Broken Wings is a look into Frida Kahlo’s imagination that is often stimulated to express itself when she experiences pain in her life. It is a beautiful glimpse into how this incredible artist saw the world, and how the practice and presentation of art can save a person from despair. Choreographically there is clear, effective physicalisation of the physical pain that Kahlo endured, and all emotions are expressed very clearly. This is quite impressive when regarding the amount of Kahlo’s life that is covered in this relatively short 50-minute piece, from her road accident, marriage, miscarriage, and experiences of infidelity. Broken Wings is a fascinating exploration of the events of Frida Kahlo’s life and how those events impacted her artistic expression through scenes guided by her imagination.
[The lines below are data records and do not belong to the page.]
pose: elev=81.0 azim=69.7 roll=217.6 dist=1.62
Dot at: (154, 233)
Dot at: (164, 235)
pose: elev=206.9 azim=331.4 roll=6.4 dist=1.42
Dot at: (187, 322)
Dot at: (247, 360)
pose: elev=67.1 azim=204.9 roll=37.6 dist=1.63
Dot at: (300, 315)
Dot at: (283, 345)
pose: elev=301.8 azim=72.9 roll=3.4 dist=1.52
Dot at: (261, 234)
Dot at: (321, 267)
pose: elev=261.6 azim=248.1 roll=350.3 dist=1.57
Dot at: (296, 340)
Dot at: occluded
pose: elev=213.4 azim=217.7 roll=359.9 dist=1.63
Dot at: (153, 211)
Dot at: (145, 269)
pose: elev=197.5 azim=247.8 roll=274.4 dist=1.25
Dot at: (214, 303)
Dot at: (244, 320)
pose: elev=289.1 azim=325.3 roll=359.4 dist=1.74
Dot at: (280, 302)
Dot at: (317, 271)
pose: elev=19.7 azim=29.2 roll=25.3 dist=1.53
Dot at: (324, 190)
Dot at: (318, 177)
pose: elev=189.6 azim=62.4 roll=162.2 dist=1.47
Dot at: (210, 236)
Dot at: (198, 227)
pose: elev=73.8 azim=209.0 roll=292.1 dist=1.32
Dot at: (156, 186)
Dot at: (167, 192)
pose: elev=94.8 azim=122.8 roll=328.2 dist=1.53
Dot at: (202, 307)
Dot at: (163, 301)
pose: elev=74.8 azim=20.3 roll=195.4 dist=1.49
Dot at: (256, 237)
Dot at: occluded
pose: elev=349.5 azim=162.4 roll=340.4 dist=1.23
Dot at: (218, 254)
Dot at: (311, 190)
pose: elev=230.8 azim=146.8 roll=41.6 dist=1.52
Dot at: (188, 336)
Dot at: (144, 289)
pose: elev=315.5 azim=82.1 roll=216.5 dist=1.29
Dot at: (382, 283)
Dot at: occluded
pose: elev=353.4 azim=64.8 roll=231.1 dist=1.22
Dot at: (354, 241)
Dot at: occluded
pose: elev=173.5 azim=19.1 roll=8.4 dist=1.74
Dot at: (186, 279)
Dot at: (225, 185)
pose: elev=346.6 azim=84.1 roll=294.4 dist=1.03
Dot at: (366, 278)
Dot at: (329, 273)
The focus of Broken Wings is not Frida Kahlo’s artistic legacy, but in the very human life she lived, and how her art saved her from the despair that was inevitably brought forth from her pain. This gives the audience a glimpse into the experiences and imagination that made Frida Kahlo the star that she is and inspires us to take the pains in our own lives and create something that comforts that pain. A sentiment that is truly relevant now, just as it was for Frida.